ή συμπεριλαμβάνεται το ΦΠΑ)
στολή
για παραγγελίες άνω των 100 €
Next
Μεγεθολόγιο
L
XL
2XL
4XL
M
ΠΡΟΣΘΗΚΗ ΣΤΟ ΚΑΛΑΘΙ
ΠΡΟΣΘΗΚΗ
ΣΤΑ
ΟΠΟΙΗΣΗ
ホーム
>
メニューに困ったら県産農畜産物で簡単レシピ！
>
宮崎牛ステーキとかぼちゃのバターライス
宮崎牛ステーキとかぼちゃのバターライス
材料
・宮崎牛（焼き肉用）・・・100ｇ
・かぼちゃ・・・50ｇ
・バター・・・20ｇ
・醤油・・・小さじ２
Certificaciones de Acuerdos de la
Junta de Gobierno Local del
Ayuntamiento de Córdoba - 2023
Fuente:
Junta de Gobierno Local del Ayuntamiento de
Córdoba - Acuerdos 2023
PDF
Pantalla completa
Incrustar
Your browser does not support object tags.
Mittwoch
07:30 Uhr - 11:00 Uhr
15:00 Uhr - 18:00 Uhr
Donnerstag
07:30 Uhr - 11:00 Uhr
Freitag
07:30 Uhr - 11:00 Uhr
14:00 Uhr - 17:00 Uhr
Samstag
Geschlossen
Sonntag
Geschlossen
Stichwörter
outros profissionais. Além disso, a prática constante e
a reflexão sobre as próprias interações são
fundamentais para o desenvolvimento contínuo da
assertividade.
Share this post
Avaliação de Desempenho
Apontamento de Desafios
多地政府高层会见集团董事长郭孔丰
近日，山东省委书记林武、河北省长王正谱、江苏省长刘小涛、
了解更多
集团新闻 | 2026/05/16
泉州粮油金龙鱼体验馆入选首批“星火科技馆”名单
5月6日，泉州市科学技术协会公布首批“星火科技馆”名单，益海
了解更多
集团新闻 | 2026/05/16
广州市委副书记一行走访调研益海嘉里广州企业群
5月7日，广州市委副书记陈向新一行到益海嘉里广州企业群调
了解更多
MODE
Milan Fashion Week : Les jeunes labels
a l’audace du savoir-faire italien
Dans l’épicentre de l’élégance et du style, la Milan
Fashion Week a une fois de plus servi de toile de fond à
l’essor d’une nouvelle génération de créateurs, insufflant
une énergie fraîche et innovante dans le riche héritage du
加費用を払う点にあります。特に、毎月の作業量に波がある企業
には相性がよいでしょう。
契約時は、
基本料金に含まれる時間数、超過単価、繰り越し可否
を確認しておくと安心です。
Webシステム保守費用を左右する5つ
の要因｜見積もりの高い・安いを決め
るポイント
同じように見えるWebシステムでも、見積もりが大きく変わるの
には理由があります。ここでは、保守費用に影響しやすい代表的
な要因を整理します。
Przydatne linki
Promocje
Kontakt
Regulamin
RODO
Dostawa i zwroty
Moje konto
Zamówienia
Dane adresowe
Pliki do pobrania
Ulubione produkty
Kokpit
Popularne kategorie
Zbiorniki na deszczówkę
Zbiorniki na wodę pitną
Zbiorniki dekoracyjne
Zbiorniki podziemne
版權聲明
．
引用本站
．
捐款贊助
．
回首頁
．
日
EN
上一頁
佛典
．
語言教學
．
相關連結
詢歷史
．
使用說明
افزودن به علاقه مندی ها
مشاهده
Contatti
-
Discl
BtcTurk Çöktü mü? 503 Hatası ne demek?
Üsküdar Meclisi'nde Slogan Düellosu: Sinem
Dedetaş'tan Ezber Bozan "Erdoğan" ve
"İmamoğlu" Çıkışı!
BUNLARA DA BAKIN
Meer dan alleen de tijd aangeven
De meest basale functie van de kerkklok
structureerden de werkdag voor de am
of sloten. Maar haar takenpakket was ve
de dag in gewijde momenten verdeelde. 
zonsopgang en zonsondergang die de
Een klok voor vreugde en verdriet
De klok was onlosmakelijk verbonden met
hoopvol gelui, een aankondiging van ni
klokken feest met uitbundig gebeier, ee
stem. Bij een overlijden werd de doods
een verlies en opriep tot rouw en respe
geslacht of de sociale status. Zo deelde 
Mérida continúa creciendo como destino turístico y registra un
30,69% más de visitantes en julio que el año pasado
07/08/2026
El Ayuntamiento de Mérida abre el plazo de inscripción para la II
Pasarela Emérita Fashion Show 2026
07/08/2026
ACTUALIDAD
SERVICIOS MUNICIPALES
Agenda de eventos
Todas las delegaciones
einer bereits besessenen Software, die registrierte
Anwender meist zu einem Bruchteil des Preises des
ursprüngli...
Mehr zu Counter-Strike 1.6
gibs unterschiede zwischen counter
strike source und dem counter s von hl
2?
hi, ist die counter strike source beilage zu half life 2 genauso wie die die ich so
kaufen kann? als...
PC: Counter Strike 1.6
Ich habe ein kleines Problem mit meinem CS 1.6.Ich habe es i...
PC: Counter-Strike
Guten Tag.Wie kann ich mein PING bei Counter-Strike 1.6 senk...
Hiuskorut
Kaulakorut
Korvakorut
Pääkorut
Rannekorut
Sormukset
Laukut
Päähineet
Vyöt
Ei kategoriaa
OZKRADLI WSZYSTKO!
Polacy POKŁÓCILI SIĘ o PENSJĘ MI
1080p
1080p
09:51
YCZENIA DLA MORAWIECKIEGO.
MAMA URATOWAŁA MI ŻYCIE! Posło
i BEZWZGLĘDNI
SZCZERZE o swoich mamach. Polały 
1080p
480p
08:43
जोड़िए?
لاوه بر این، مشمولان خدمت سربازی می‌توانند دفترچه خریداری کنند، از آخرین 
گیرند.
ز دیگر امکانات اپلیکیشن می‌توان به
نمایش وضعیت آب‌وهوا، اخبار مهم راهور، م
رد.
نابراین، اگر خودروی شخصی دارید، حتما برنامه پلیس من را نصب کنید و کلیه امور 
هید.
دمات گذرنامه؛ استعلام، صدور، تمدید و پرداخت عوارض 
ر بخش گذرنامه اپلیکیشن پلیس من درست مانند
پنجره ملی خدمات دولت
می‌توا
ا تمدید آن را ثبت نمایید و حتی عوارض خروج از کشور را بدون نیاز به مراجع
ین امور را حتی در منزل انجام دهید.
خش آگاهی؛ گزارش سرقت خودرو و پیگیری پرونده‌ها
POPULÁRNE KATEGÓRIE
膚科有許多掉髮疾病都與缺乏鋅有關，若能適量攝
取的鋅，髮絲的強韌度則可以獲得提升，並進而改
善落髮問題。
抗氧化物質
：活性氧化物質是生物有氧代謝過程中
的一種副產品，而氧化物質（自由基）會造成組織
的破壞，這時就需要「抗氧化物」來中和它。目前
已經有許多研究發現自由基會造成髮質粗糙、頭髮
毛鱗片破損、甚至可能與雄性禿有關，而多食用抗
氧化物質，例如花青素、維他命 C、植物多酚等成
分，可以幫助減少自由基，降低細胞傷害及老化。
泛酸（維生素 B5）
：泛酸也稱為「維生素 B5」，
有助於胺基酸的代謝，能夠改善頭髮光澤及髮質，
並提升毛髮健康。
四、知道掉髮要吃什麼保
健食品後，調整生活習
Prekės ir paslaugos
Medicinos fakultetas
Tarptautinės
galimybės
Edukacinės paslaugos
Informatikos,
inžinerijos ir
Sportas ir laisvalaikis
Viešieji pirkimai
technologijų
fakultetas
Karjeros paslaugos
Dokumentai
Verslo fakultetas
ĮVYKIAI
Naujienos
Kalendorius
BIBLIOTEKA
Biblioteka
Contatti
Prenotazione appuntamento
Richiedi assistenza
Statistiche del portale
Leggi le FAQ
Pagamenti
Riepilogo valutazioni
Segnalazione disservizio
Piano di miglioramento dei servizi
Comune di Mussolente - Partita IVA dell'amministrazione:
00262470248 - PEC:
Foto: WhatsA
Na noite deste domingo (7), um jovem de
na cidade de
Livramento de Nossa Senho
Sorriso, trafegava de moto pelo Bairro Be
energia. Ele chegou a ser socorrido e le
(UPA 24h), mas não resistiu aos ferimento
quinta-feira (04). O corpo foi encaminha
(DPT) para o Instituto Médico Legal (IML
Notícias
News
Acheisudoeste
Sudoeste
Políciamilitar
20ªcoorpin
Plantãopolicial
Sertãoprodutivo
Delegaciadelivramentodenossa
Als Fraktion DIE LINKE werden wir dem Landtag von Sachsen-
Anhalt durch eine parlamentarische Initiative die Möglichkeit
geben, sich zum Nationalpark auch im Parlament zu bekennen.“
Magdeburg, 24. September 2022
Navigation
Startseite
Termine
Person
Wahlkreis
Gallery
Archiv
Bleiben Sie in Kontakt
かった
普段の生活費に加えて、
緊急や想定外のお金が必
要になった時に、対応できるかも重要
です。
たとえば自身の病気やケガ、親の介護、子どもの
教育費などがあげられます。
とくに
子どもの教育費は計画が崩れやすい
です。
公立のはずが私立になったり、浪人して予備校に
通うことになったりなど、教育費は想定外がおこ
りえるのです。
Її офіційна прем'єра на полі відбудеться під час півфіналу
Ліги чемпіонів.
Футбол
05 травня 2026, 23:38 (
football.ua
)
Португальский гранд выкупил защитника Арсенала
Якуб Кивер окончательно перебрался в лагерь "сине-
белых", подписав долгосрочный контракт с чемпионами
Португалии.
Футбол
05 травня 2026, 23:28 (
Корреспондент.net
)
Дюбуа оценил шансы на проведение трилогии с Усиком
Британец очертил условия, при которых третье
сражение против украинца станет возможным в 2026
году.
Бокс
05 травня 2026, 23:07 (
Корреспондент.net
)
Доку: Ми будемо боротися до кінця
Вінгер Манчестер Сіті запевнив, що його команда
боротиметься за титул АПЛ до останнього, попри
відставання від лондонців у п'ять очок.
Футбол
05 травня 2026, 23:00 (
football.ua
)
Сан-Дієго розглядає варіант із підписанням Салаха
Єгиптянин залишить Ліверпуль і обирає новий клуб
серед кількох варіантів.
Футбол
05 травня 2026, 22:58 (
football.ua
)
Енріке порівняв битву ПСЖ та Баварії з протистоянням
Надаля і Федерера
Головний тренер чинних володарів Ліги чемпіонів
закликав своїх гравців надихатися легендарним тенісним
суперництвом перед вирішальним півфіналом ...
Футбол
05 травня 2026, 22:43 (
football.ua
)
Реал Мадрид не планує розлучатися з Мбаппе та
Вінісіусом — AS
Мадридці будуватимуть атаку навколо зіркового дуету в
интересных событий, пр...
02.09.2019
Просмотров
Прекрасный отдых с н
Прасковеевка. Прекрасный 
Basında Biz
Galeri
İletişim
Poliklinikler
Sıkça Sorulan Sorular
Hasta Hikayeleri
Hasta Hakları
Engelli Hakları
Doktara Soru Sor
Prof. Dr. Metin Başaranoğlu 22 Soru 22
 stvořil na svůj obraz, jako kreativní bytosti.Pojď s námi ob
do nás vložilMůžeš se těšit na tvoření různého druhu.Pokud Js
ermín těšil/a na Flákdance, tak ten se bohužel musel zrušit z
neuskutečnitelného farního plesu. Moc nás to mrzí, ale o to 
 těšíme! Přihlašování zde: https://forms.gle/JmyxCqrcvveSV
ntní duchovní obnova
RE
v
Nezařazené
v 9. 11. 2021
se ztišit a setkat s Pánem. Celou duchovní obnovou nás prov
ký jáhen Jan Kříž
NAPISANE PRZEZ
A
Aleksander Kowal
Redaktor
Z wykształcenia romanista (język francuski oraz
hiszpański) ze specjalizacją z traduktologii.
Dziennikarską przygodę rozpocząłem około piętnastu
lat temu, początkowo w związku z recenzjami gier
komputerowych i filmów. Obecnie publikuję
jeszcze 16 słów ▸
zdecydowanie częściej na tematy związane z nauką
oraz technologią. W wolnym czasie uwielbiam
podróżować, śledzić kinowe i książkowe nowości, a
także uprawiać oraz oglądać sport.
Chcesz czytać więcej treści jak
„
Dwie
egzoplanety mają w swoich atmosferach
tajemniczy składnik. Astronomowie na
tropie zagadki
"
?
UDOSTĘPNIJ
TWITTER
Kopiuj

------------

### [Problem statement]
Your answer should be every line from the material above in which the word "para" appears.

### [Result for this exercise]
fundamentais para o desenvolvimento contínuo da
El Ayuntamiento de Mérida abre el plazo de inscripción para la II
(DPT) para o Instituto Médico Legal (IML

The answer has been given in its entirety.